GCP’s fully managed databases
With fully managed databases you are no longer concerned with the nitty gritty of PD sizes and optimising block sizes etc to maximize perf . Now you focus on the individual guidance provided for each service.
I would recommend if you’re new to GCP and have made the totally sensible decision to go fully managed that you start with this article on Data lifecycle on GCP ( it needs to add Spanner too hint hint !) . Once you’ve read that then read the concepts guide and get hands on with the quick starts.
I have called out a few examples below of managed database services on GCP together with some pointers for optimizing using them.
- Read Understanding Cloud Big table performance
- The larger the amount of storage the better it performs ( so > 1 TB)
- Choose a block storage type
- Understand the use of partitioned tables
- Tune your queries
- Use query plans to help improve performance
- Use the launch checklist
The tasks a traditional DBA would typically carry out has basically moved up the stack.
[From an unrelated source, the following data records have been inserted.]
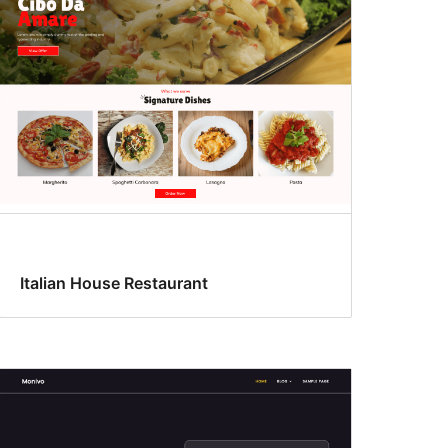
Italian House Restaurant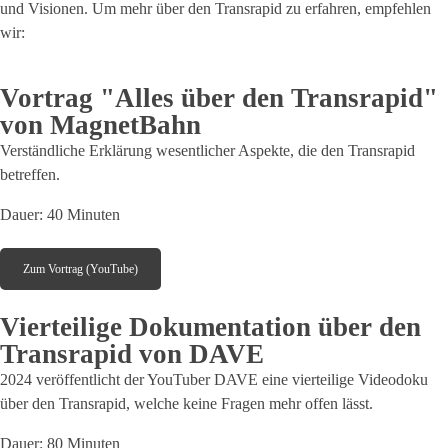
und Visionen. Um mehr über den Transrapid zu erfahren, empfehlen
wir:
Vortrag "Alles über den Transrapid"
von MagnetBahn
Verständliche Erklärung wesentlicher Aspekte, die den Transrapid
betreffen.
Dauer: 40 Minuten
Zum Vortrag (YouTube)
Vierteilige Dokumentation über den
Transrapid von DAVE
2024 veröffentlicht der YouTuber DAVE eine vierteilige Videodoku
über den Transrapid, welche keine Fragen mehr offen lässt.
Dauer: 80 Minuten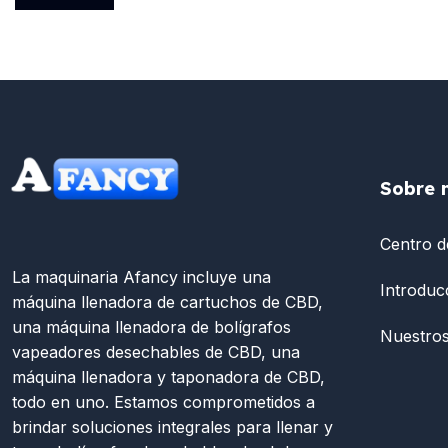
Sobre 
Centro d
La maquinaria Afancy incluye una
Introduc
máquina llenadora de cartuchos de CBD,
una máquina llenadora de bolígrafos
Nuestros
vapeadores desechables de CBD, una
máquina llenadora y taponadora de CBD,
todo en uno. Estamos comprometidos a
brindar soluciones integrales para llenar y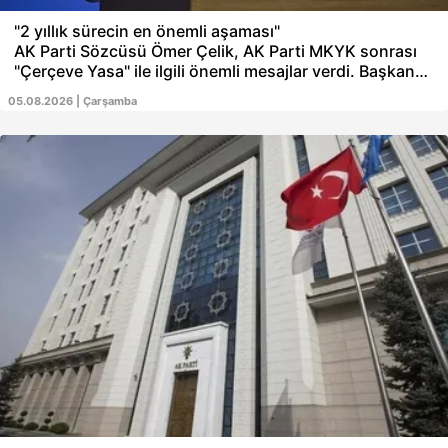
"2 yıllık sürecin en önemli aşaması"
AK Parti Sözcüsü Ömer Çelik, AK Parti MKYK sonrası
"Çerçeve Yasa" ile ilgili önemli mesajlar verdi. Başkan
Erdoğan'ın sürecin başarıya ulaşması için AK kadrolara
05.08.2026 | Çarşamba
talimat verdiğini belirten Çelik, "2 yıllık sürecin en
önemli aşamasındayız." dedi. Kanun teklifi için
"Güvence veriyor" değerlendirmesi yapan AK Partili
Çelik, "Süreç Türkiye'nin geleceğine atılan bir imza"
şeklinde konuştu.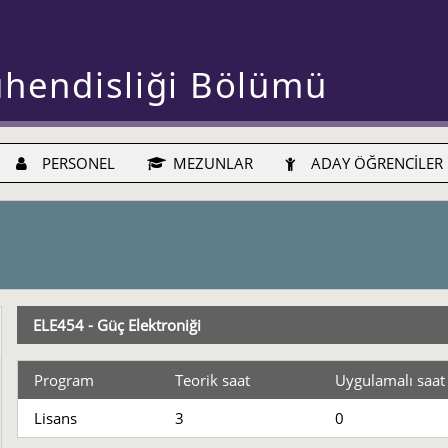
ühendisliği Bölümü
PERSONEL
MEZUNLAR
ADAY ÖĞRENCİLER
ELE454 - Güç Elektroniği
Program
Teorik saat
Uygulamalı saat
Lisans
3
0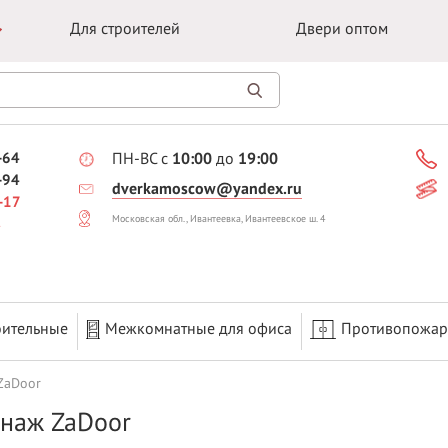
Для строителей
Двери оптом
-64
ПН-ВС с
10:00
до
19:00
-94
dverkamoscow@yandex.ru
-17
Московская обл., Ивантеевка, Ивантеевское ш. 4
оительные
Межкомнатные для офиса
Противопожа
ZaDoor
наж ZaDoor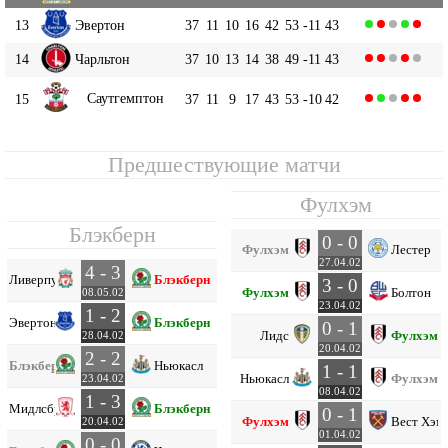
13
Эвертон
37
11
10
16
42
53
-11
43
14
Чарльтон
37
10
13
14
38
49
-11
43
Саутгемптон
15
37
11
9
17
43
53
-10
42
Предшествующие матчи
Фулхэм
Блэкберн
0 - 0
Фулхэм
Лестер
27.04.02
4 - 3
Ливерпуль
Блэкберн
3 - 0
Фулхэм
Болтон
08.05.02
23.04.02
1 - 2
Эвертон
Блэкберн
0 - 1
Лидс
Фулхэм
28.04.02
20.04.02
2 - 2
Блэкберн
Ньюкасл
1 - 1
Ньюкасл
Фулхэм
23.04.02
08.04.02
1 - 3
Мидлсбро
Блэкберн
0 - 1
Фулхэм
Вест Хэм
20.04.02
01.04.02
0 - 0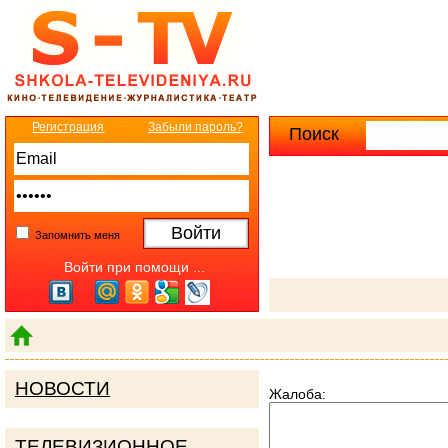
Регистрация
Забыли пароль?
Поиск
Расширенны
Запомнить меня
Войти при помощи ...
НОВОСТИ
Жалоба:
ТЕЛЕВИЗИОННОЕ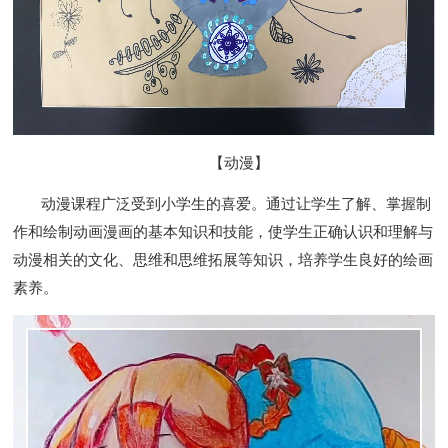
【动漫】
动漫课程广泛受到小学生的喜爱。通过让学生了解、掌握制
作和绘制动画漫画的基本知识和技能，使学生正确认识和理解与
动漫相关的文化、思维和思维拓展等知识，培养学生良好的绘画
素养。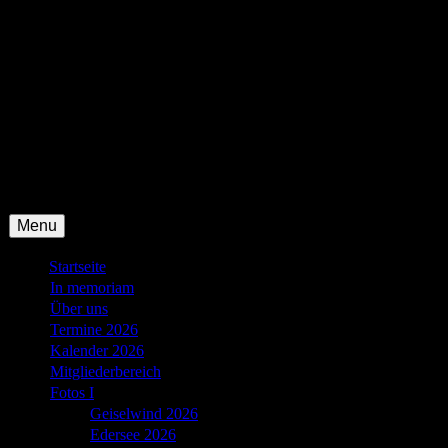
Skip
to
Menu
content
Startseite
In memoriam
Über uns
Termine 2026
Kalender 2026
Mitgliederbereich
Fotos I
Geiselwind 2026
Edersee 2026
Edersee 2025
Edersee 2024
Edersee 2023
Edersee 2022
Thüringen 2020
Edersee 2020
Geiselwind 2019
Arolsen 2018
Fulda 2017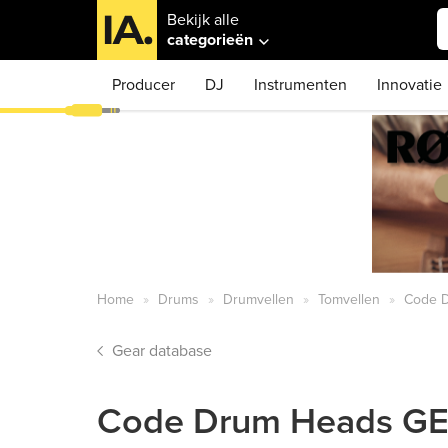
Bekijk alle
categorieën
Producer
DJ
Instrumenten
Innovatie
Home
Drums
Drumvellen
Tomvellen
Code D
Gear database
Code Drum Heads GEN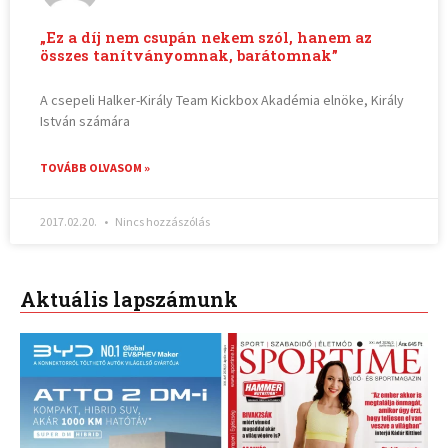
„Ez a díj nem csupán nekem szól, hanem az
összes tanítványomnak, barátomnak”
A csepeli Halker-Király Team Kickbox Akadémia elnöke, Király
István számára
TOVÁBB OLVASOM »
2017.02.20.
Nincs hozzászólás
Aktuális lapszámunk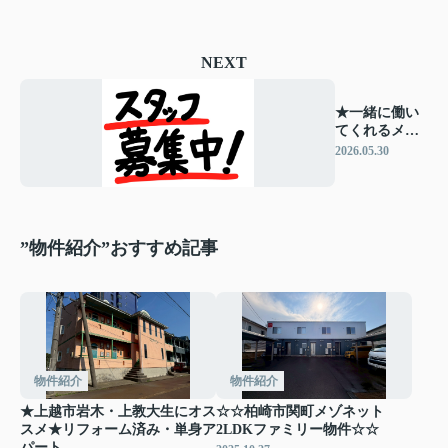
NEXT
★一緒に働い
てくれるメン
バーを募集し
2026.05.30
ます★
”物件紹介”おすすめ記事
物件紹介
物件紹介
★上越市岩木・上教大生にオス
☆☆柏崎市関町メゾネット
スメ★リフォーム済み・単身ア
2LDKファミリー物件☆☆
パート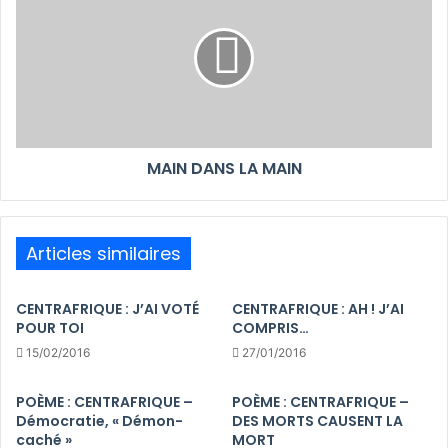
MAIN DANS LA MAIN
Articles similaires
CENTRAFRIQUE : J’AI VOTÉ
CENTRAFRIQUE : AH ! J’AI
POUR TOI
COMPRIS…
15/02/2016
27/01/2016
POÈME : CENTRAFRIQUE –
POÈME : CENTRAFRIQUE –
Démocratie, « Démon-
DES MORTS CAUSENT LA
caché »
MORT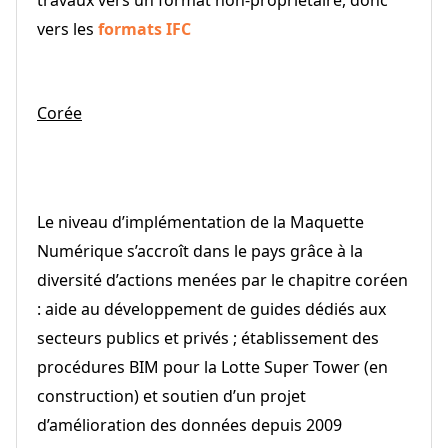
vers les
formats IFC
Corée
Le niveau d’implémentation de la Maquette
Numérique s’accroît dans le pays grâce à la
diversité d’actions menées par le chapitre coréen
: aide au développement de guides dédiés aux
secteurs publics et privés ; établissement des
procédures BIM pour la Lotte Super Tower (en
construction) et soutien d’un projet
d’amélioration des données depuis 2009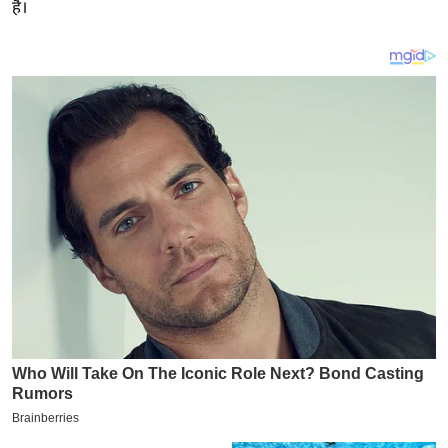
य
है।
ब
ज
ट
खे
ल
क्रि
के
ट
I
P
L
2
0
2
6
क्रा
This has meant there is more time to get involved with other things .
Storing and querying data is only the tip of the iceberg though as getting data into your data store and the cloud and ETL jobs all part of being a DBA. I hadn’t forgotten honest!
Integrating Hadoop and its ecosystem is the usual path followed to address a wide variety of data problems. Maybe I should have included that as part of what a typical DBA does these days ( But I guess I am starting from what tools I had when I was a DBA and Hadoop wasn’t one of them) .
My first foray into Hadoop and it’s ecosystem was actually with AWS’s EMR so I missed the whole lots of commodity hardware under desks and in cupboards thing that is part & parcel of running a Hadoop infra on premises .I had a relatively painless introduction. Have a look at GCP’s Dataproc it’s really the way Hadoop type tasks should be run imho ( but I may be slightly biased 🙂)
Soon after Hadoop type workloads( and yes I guess I really mean map/reduce) looking at solutions to help make the lambda architecture work without tearing your eyeballs out would be next to understand so Apache beam is probably the next step or indeed the first step if you have never touched Hadoop. it’s the next gen so may as well just start there anyway . The fully managed version of that being Dataflow on GCP .
By now you’re probably thinking hang on with this moving up the stack haven’t they just really renamed a DBA as a Data engineer ? and you know you’d be right (If you’re not entirely sure what a Data engineer is I love this as the best description I have read to date) .
Data engineers are imho an evolved DBA with cooler tools to help them do their jobs. I have seen mashups that randomly throw in ML too but I feel that fits more into the Data science bucket. I’m not going to get into a philosophical discussion of where you draw the line as to be honest job titles only give you a vague idea of what someone mostly does in their day to day job anyway and the edges are so blurred.